Another issue could be in the generation of the formal models. However, the size of the obtained GSPN model, that represents the software system, is linear with the size of the corresponding UML model. Therefore, the M2M transformation or M2T transformation components are not affected by combinatory or state space explosion problems, which avoids any scalability issue when generating the models. In turn, the Solution builder component may need to traverse the GSPN simulation output files in order to extract the appropriate values to construct the performance or reliability result. Since there is only one simulation output for each GSPN element, i.e., for each place and transition, this component does not show scalability issues either.

8.3 Limitations of the tool

The tool has limitations from both the modeling and analysis point of views. On the modeling side, the system under analysis has to be represented by a UML scenario, consisting of exactly one behavioral diagram, either activity or sequence, and one deployment diagram. The engineer can create different behavioral diagrams, but the analysis can be performed considering each behavioral diagram separately. This is because the forward transformations work on UML scenario basis. Another limitation is inherent to the front-end tool, i.e., the Papyrus UML modeler. Definitely, it provides a modest support for the modeling with sequence diagrams through the GUI, which limits its usability to the case of simple scenarios. In the case of complex scenarios, although it is possible to create combined fragments, the modeling task becomes cumbersome due to problems of synchronization of the graphical elements with the model ones.

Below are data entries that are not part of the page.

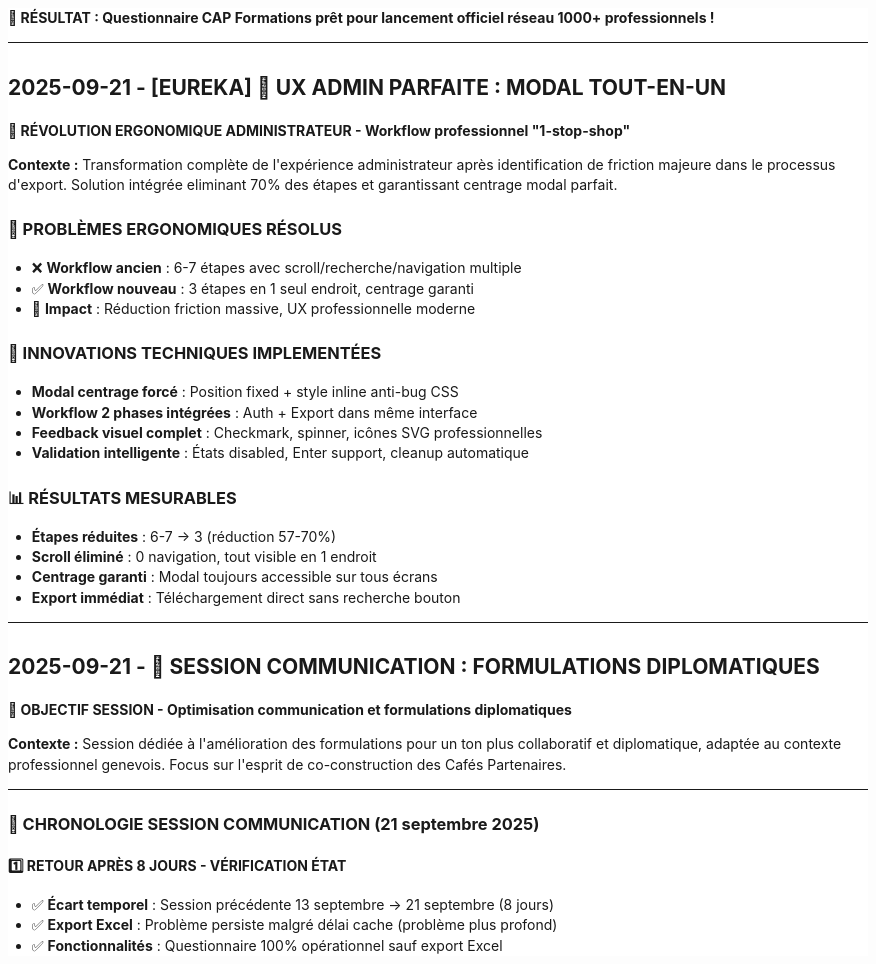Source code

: **🎯 RÉSULTAT : Questionnaire CAP Formations prêt pour lancement officiel réseau 1000+ professionnels !**

---

## 2025-09-21 - [EUREKA] 🎨 UX ADMIN PARFAITE : MODAL TOUT-EN-UN

**🎯 RÉVOLUTION ERGONOMIQUE ADMINISTRATEUR - Workflow professionnel "1-stop-shop"**

**Contexte :** Transformation complète de l'expérience administrateur après identification de friction majeure dans le processus d'export. Solution intégrée eliminant 70% des étapes et garantissant centrage modal parfait.

### **🔧 PROBLÈMES ERGONOMIQUES RÉSOLUS**
- ❌ **Workflow ancien** : 6-7 étapes avec scroll/recherche/navigation multiple
- ✅ **Workflow nouveau** : 3 étapes en 1 seul endroit, centrage garanti
- 🎯 **Impact** : Réduction friction massive, UX professionnelle moderne

### **🚀 INNOVATIONS TECHNIQUES IMPLEMENTÉES**
- **Modal centrage forcé** : Position fixed + style inline anti-bug CSS
- **Workflow 2 phases intégrées** : Auth + Export dans même interface
- **Feedback visuel complet** : Checkmark, spinner, icônes SVG professionnelles
- **Validation intelligente** : États disabled, Enter support, cleanup automatique

### **📊 RÉSULTATS MESURABLES**
- **Étapes réduites** : 6-7 → 3 (réduction 57-70%)
- **Scroll éliminé** : 0 navigation, tout visible en 1 endroit
- **Centrage garanti** : Modal toujours accessible sur tous écrans
- **Export immédiat** : Téléchargement direct sans recherche bouton

---

## 2025-09-21 - 📝 SESSION COMMUNICATION : FORMULATIONS DIPLOMATIQUES

**🎯 OBJECTIF SESSION - Optimisation communication et formulations diplomatiques**

**Contexte :** Session dédiée à l'amélioration des formulations pour un ton plus collaboratif et diplomatique, adaptée au contexte professionnel genevois. Focus sur l'esprit de co-construction des Cafés Partenaires.

---

### **🚀 CHRONOLOGIE SESSION COMMUNICATION (21 septembre 2025)**

#### **1️⃣ RETOUR APRÈS 8 JOURS - VÉRIFICATION ÉTAT**
- ✅ **Écart temporel** : Session précédente 13 septembre → 21 septembre (8 jours)
- ✅ **Export Excel** : Problème persiste malgré délai cache (problème plus profond)
- ✅ **Fonctionnalités** : Questionnaire 100% opérationnel sauf export Excel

On the analysis side, the tool can compute a limited set of performance and reliability metrics. This limitation is due to both the backward transformations and the GreatSPN simulation engine. The backward transformations extract only a subset of the results produced by the back-end tool and map them to the metrics at UML scenario level, whereas the latter computes steady state estimations, basically, mean values.

9 Conclusion

Systems need to meet functionalities, but quality attributes differentiate usable from non-usable software. Indeed, performance and reliability are among the most important quality attributes. The Simulation tool, presented in this paper, allows to analyze software models, according to the SPE principles, for assessing these quality attributes. As a result, the tool is an asset for software engineers, since it allows them to take informed decisions for sizing the software infrastructure to meet response times, throughputs or to minimize probabilities of failure.

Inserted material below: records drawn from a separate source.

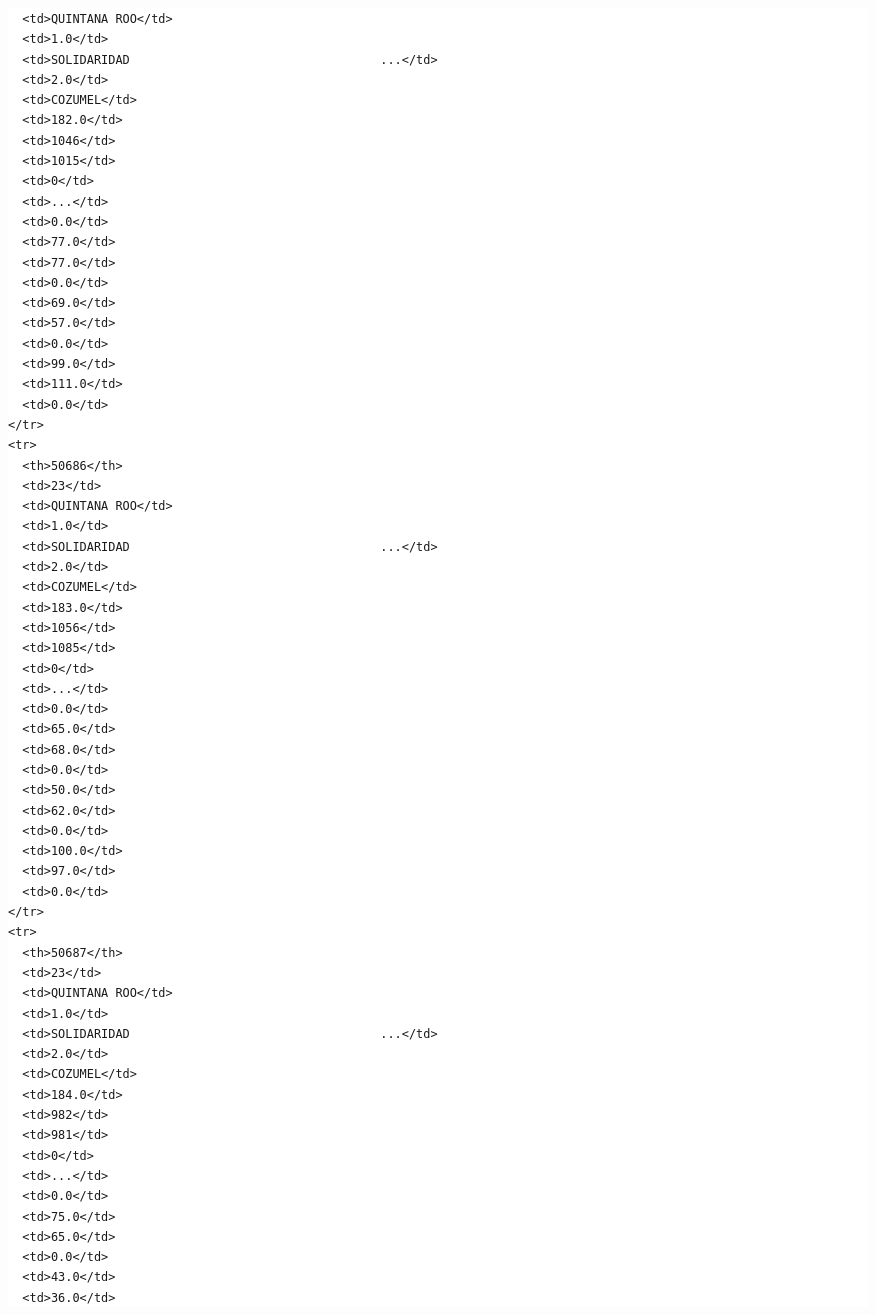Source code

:       <td>QUINTANA ROO</td>
      <td>1.0</td>
      <td>SOLIDARIDAD                                   ...</td>
      <td>2.0</td>
      <td>COZUMEL</td>
      <td>182.0</td>
      <td>1046</td>
      <td>1015</td>
      <td>0</td>
      <td>...</td>
      <td>0.0</td>
      <td>77.0</td>
      <td>77.0</td>
      <td>0.0</td>
      <td>69.0</td>
      <td>57.0</td>
      <td>0.0</td>
      <td>99.0</td>
      <td>111.0</td>
      <td>0.0</td>
    </tr>
    <tr>
      <th>50686</th>
      <td>23</td>
      <td>QUINTANA ROO</td>
      <td>1.0</td>
      <td>SOLIDARIDAD                                   ...</td>
      <td>2.0</td>
      <td>COZUMEL</td>
      <td>183.0</td>
      <td>1056</td>
      <td>1085</td>
      <td>0</td>
      <td>...</td>
      <td>0.0</td>
      <td>65.0</td>
      <td>68.0</td>
      <td>0.0</td>
      <td>50.0</td>
      <td>62.0</td>
      <td>0.0</td>
      <td>100.0</td>
      <td>97.0</td>
      <td>0.0</td>
    </tr>
    <tr>
      <th>50687</th>
      <td>23</td>
      <td>QUINTANA ROO</td>
      <td>1.0</td>
      <td>SOLIDARIDAD                                   ...</td>
      <td>2.0</td>
      <td>COZUMEL</td>
      <td>184.0</td>
      <td>982</td>
      <td>981</td>
      <td>0</td>
      <td>...</td>
      <td>0.0</td>
      <td>75.0</td>
      <td>65.0</td>
      <td>0.0</td>
      <td>43.0</td>
      <td>36.0</td>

In fact, applying SPE principles is a very good choice for addressing quality problems before the software is deployed. At this regard, our simulation tool is just a small step ahead to contribute to the automation of the SPE methodologies.

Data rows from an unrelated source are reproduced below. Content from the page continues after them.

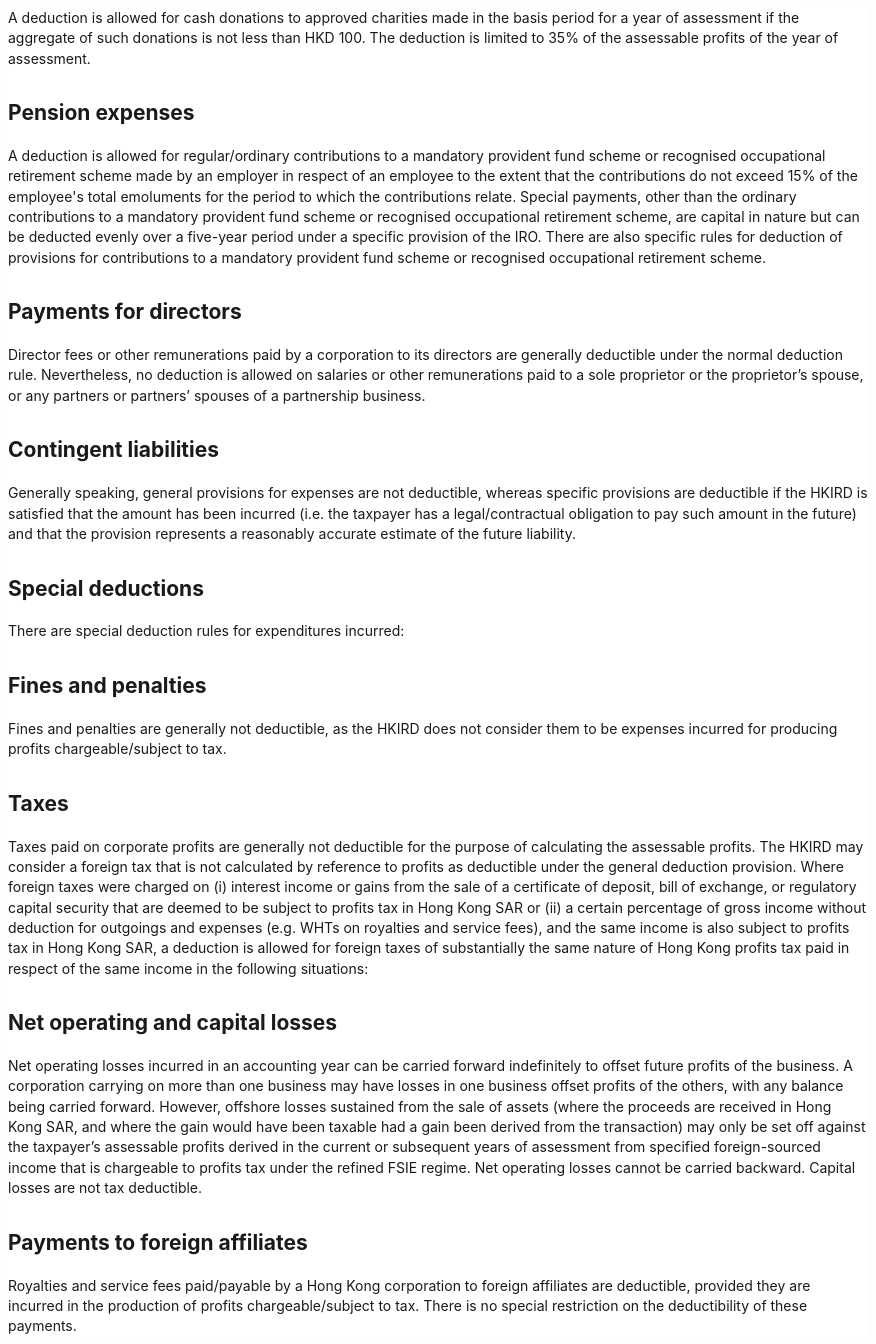 A deduction is allowed for cash donations to approved charities made in the basis period for a year of assessment if the aggregate of such donations is not less than HKD 100. The deduction is limited to 35% of the assessable profits of the year of assessment.
## Pension expenses
A deduction is allowed for regular/ordinary contributions to a mandatory provident fund scheme or recognised occupational retirement scheme made by an employer in respect of an employee to the extent that the contributions do not exceed 15% of the employee's total emoluments for the period to which the contributions relate.
Special payments, other than the ordinary contributions to a mandatory provident fund scheme or recognised occupational retirement scheme, are capital in nature but can be deducted evenly over a five-year period under a specific provision of the IRO.
There are also specific rules for deduction of provisions for contributions to a mandatory provident fund scheme or recognised occupational retirement scheme.
## Payments for directors
Director fees or other remunerations paid by a corporation to its directors are generally deductible under the normal deduction rule. Nevertheless, no deduction is allowed on salaries or other remunerations paid to a sole proprietor or the proprietor’s spouse, or any partners or partners’ spouses of a partnership business.
## Contingent liabilities
Generally speaking, general provisions for expenses are not deductible, whereas specific provisions are deductible if the HKIRD is satisfied that the amount has been incurred (i.e. the taxpayer has a legal/contractual obligation to pay such amount in the future) and that the provision represents a reasonably accurate estimate of the future liability.
## Special deductions
There are special deduction rules for expenditures incurred:
## Fines and penalties
Fines and penalties are generally not deductible, as the HKIRD does not consider them to be expenses incurred for producing profits chargeable/subject to tax.
## Taxes
Taxes paid on corporate profits are generally not deductible for the purpose of calculating the assessable profits. The HKIRD may consider a foreign tax that is not calculated by reference to profits as deductible under the general deduction provision.
Where foreign taxes were charged on (i) interest income or gains from the sale of a certificate of deposit, bill of exchange, or regulatory capital security that are deemed to be subject to profits tax in Hong Kong SAR or (ii) a certain percentage of gross income without deduction for outgoings and expenses (e.g. WHTs on royalties and service fees), and the same income is also subject to profits tax in Hong Kong SAR, a deduction is allowed for foreign taxes of substantially the same nature of Hong Kong profits tax paid in respect of the same income in the following situations:
## Net operating and capital losses
Net operating losses incurred in an accounting year can be carried forward indefinitely to offset future profits of the business. A corporation carrying on more than one business may have losses in one business offset profits of the others, with any balance being carried forward. However, offshore losses sustained from the sale of assets (where the proceeds are received in Hong Kong SAR, and where the gain would have been taxable had a gain been derived from the transaction) may only be set off against the taxpayer’s assessable profits derived in the current or subsequent years of assessment from specified foreign-sourced income that is chargeable to profits tax under the refined FSIE regime. Net operating losses cannot be carried backward.
Capital losses are not tax deductible.
## Payments to foreign affiliates
Royalties and service fees paid/payable by a Hong Kong corporation to foreign affiliates are deductible, provided they are incurred in the production of profits chargeable/subject to tax. There is no special restriction on the deductibility of these payments.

The paper has identified and analyzed, in Sect. 8, the limitations of the tool. Most of them are already addressed by the tool, others will be taken into account in upcoming versions, but some of them depend on third-party tools, which is beyond our possibilities. Although the tool addresses main performance and reliability metrics, others could be integrated, probably new solvers would be needed to implement or existing ones could be connected.